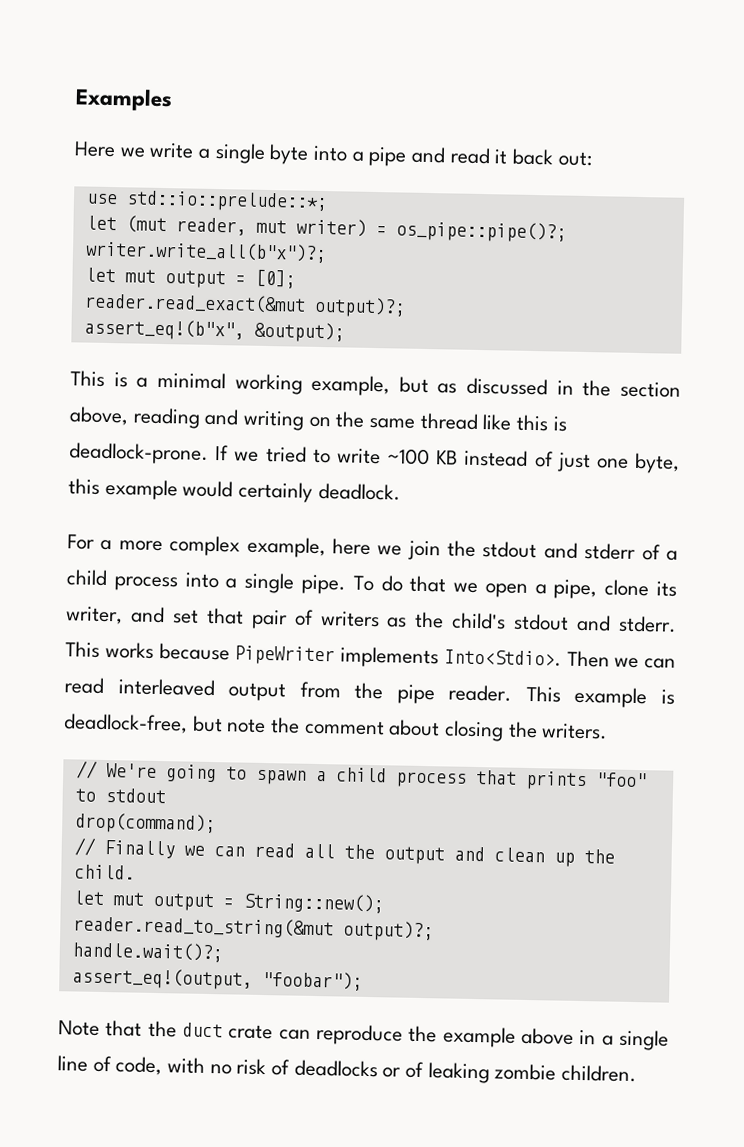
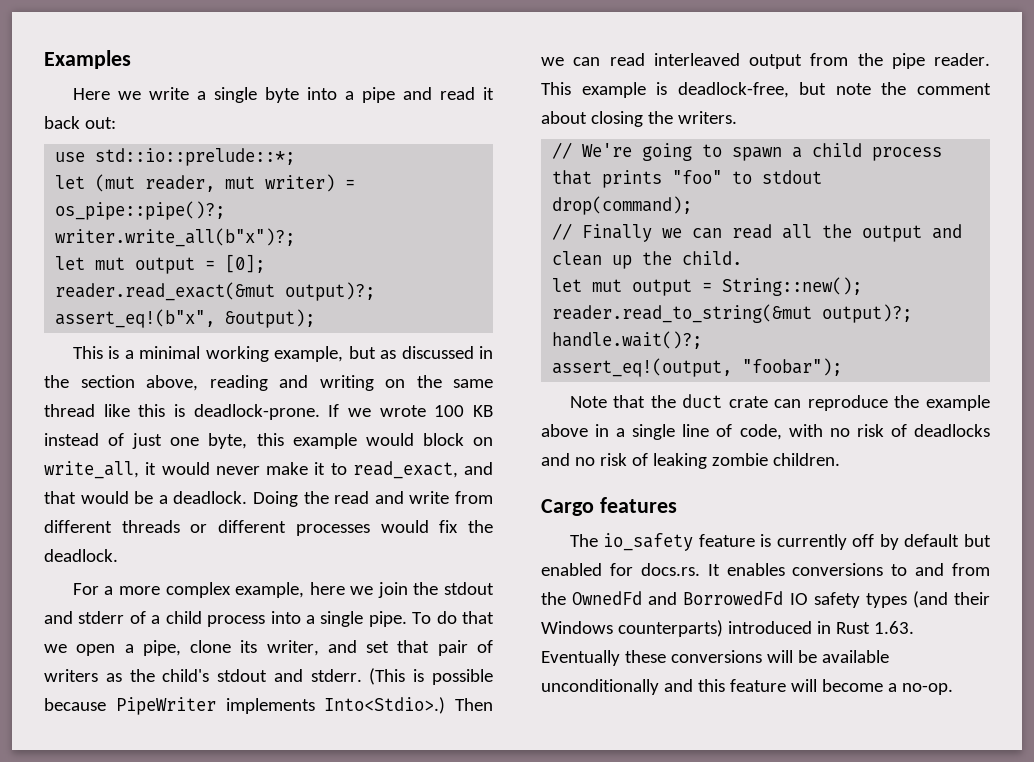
[265,445,430,466] tried to write ~100 -> [379,405,465,417] wrote 100
[238,481,314,503] certainly -> [422,433,493,446] [44,461,493,479] [44,491,494,507] [44,520,494,536] block on write_all, it would never make it to read_exact, and that would be a deadlock. Doing the read and write from different threads or different processes would fix the
[65,641,154,659] This works -> [369,668,493,685] (This is possible
[443,649,562,667] Into<Stdio>. -> [324,697,446,714] Into<Stdio>.)
[382,1067,402,1078] or -> [541,453,627,466] and no risk
(638, 1073) none -> [541,497,677,516] [569,533,991,551] [541,563,990,576] [541,591,990,608] [541,620,914,637] [541,650,889,666] [541,679,953,695] // Cargo features // The io_safety feature is currently off by default but enabled for docs.rs. It enables conversions to and from the OwnedFd and BorrowedFd IO safety types (and their Windows counterparts) introduced in Rust 1.63. Eventually these conversions will be available unconditionally and this feature will become a no-op.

§ Exercise
A word-for-word repetition of the data above, without pictures, is the expected answer.

§ Result
[265,445,430,466] tried to write ~100 -> [379,405,465,417] wrote 100
[238,481,314,503] certainly -> [422,433,493,446] [44,461,493,479] [44,491,494,507] [44,520,494,536] block on write_all, it would never make it to read_exact, and that would be a deadlock. Doing the read and write from different threads or different processes would fix the
[65,641,154,659] This works -> [369,668,493,685] (This is possible
[443,649,562,667] Into<Stdio>. -> [324,697,446,714] Into<Stdio>.)
[382,1067,402,1078] or -> [541,453,627,466] and no risk
(638, 1073) none -> [541,497,677,516] [569,533,991,551] [541,563,990,576] [541,591,990,608] [541,620,914,637] [541,650,889,666] [541,679,953,695] // Cargo features // The io_safety feature is currently off by default but enabled for docs.rs. It enables conversions to and from the OwnedFd and BorrowedFd IO safety types (and their Windows counterparts) introduced in Rust 1.63. Eventually these conversions will be available unconditionally and this feature will become a no-op.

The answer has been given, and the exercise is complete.